Christian Wiman in his interview with Bill Moyers:
“You are filled and then you’re not. A poet is someone who has to exist between those moments. And between those moments you don’t feel like a poet. It’s been two months since I’ve written a poem and I don’t feel at all like a poet. It goes away. You’re just a person going about your life like anyone else. The gift seems not yours. It seems on loan. Whereas with prose you can do that anytime. You can crank that out.”
Just substitute “poet” with “painter” and it applies to me. It is so, so true. You never feel as if you own it. You work at a job to pay the bills and no one you work with knows who you really are.
i know that feeling exactly. and another thing about being a poet is finding just the right way to word something, which happened in that quote as well.
i always say that nobody is really a poet and nobody writes poems. poems write themselves through someone who has an experience that needs to be shared.

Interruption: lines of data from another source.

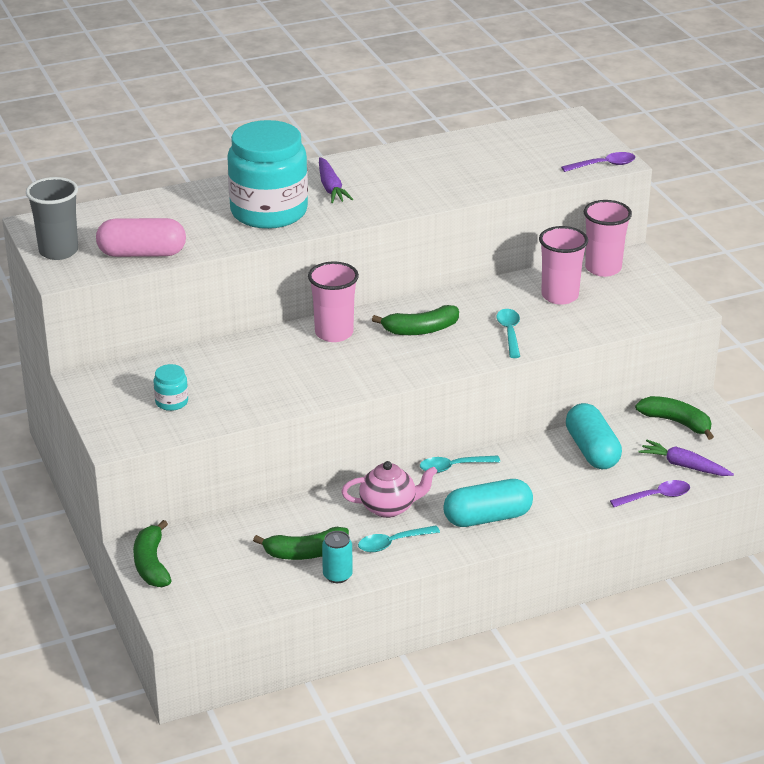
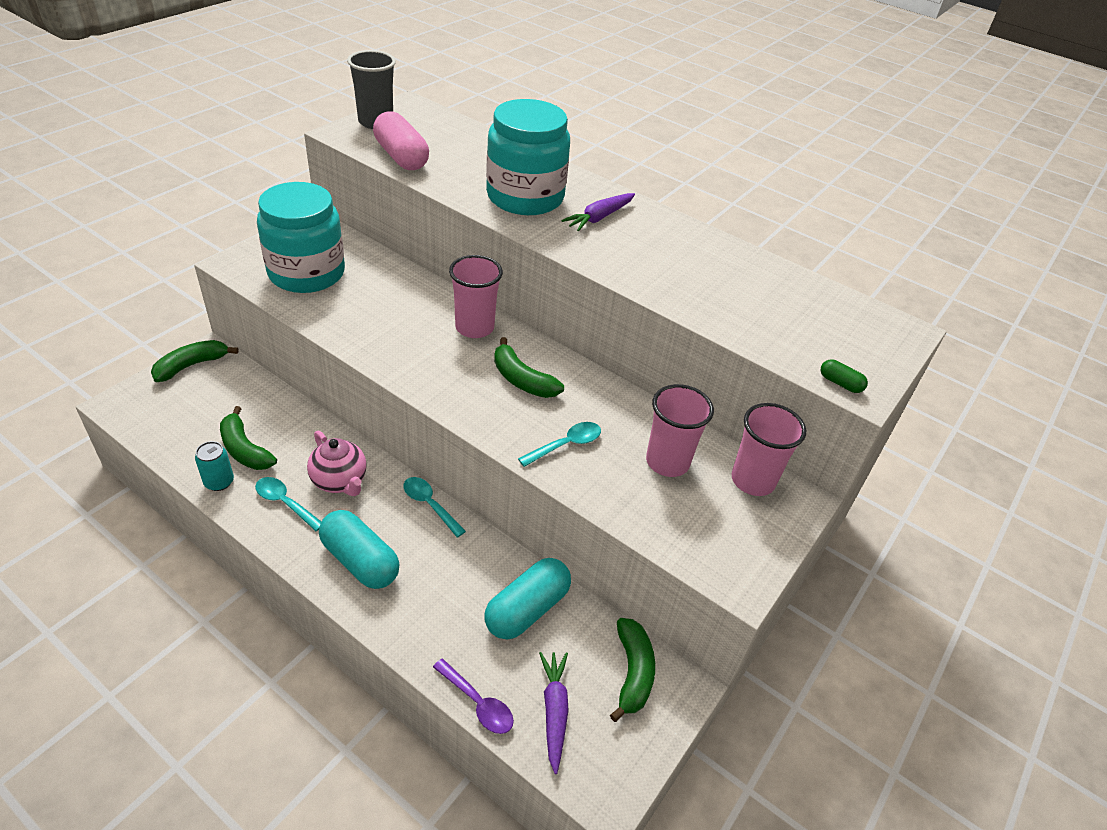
camera: 55 degrees right, 10 degrees up
turquoise jar [154,364,188,411] -> turquoise jar [257,182,345,293], size x2.49
purple spoon [561,152,636,172] -> green capsule [821,359,868,393]

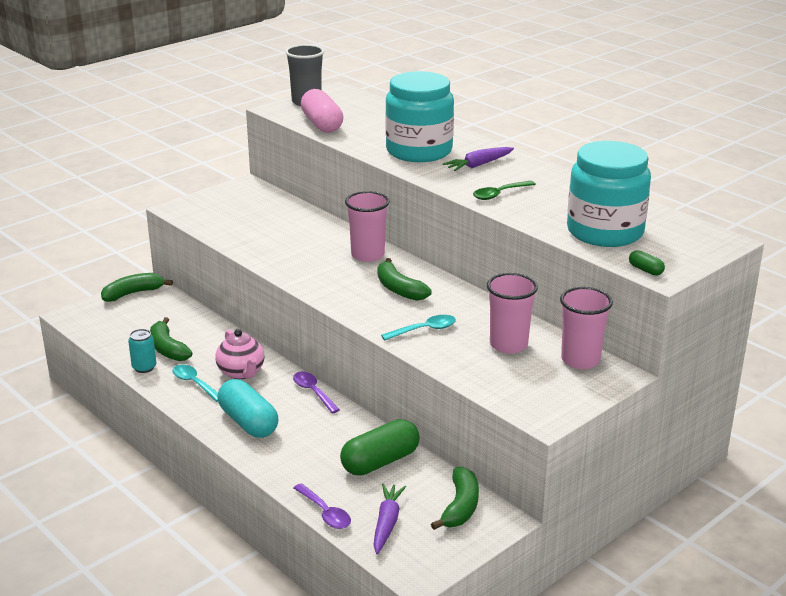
camera: 15 degrees right, 15 degrees down
turquoise jar [257,182,345,293] -> turquoise jar moved to [567,141,651,247]
turquoise spoon [403,477,466,538] -> purple spoon [293,372,340,413]
turquoise capsule [484,558,571,640] -> green capsule [340,419,420,476]
none -> green spoon [473,181,536,200]

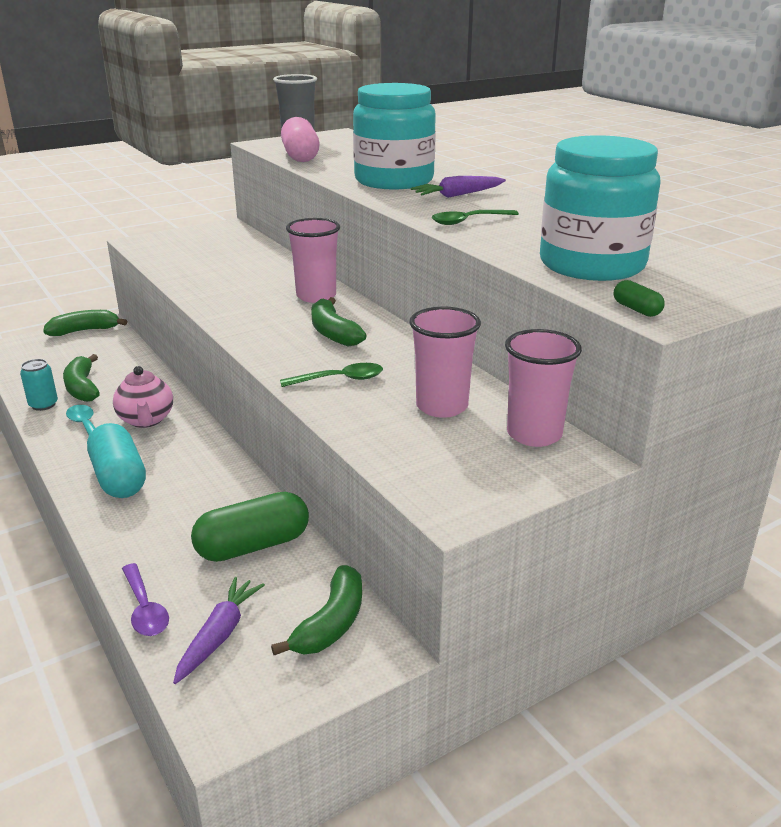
camera: 10 degrees right, 0 degrees up
purple spoon [293,372,340,413] -> none
turquoise spoon [381,315,456,340] -> green spoon [280,363,383,387]

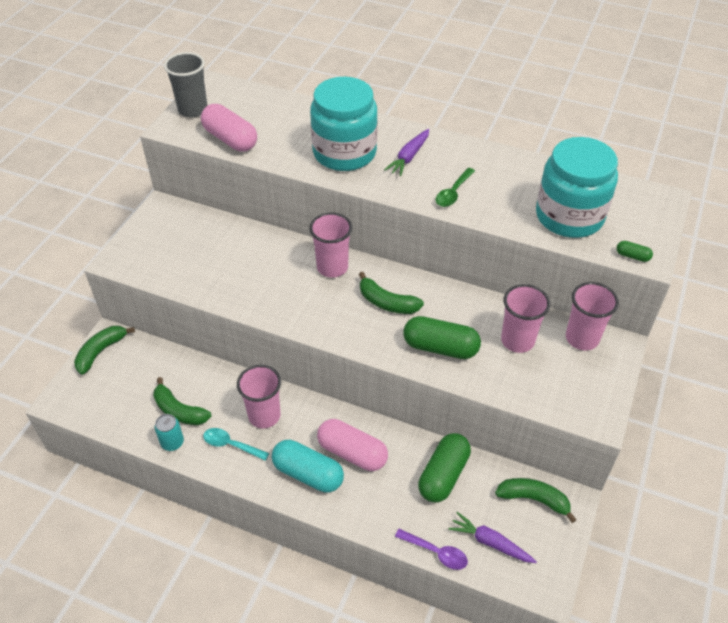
camera: 35 degrees left, 20 degrees up
pink teapot [113,366,173,428] -> pink cup [237,365,281,428]
purple carrot [173,577,265,684] -> purple carrot turned 45 degrees counterclockwise [449,512,537,563]
green banana [271,565,362,655] -> green banana turned 60 degrees counterclockwise [495,478,577,523]
green spoon [280,363,383,387] -> green capsule [403,316,481,359]
none -> pink capsule [317,419,388,471]

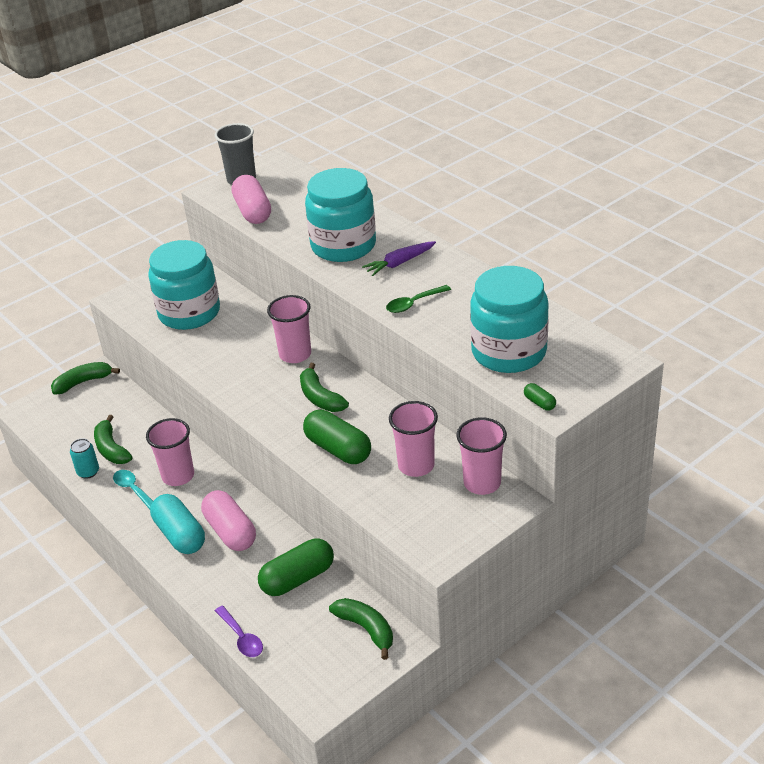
camera: 30 degrees right, 10 degrees down
purple carrot [449,512,537,563] -> none
none -> turquoise jar [148,240,220,330]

I think this is rather accurate. I never thought of it like that, but yes, this is how I experience poetry writing also.
Are you trying to start a blog war with me because I posted something contrary about this at http://wp.me/p233oX-2L? Just to increase our site traffic into the millions? That’s cheap, Ross.
I’m trying to steal your readers Jacobsen. Both of them. Zing.
I think you believe a poet should be writing all the time. That he can’t just be a poet when he feels inspired. And I’d agree with you. However, when you’re dying of cancer, I think you can be a poet when ever you want to be. I’m fascinated by Christian Wiman because he speaks out of suffering and I have this notion, a probably false one, that those who speak out of suffering have something deep and wise to say about life and maybe God.
I have at least 50% more readers than that. Anyway, I agree with most of what you’re saying. If Wiman had just used “I” every place he used “you” it would be a lot clearer. Because I think he’s talking about himself, but the second person makes it unavoidably general. And most poets can’t just wait for inspiration, and most prose writers can’t just crank it out any time, even if Wiman can.
100% of the time you crank it out all the time.
You know what, am incline to go with with David Jacobsen view as we try to define,or comment on the pros and cans of the poet.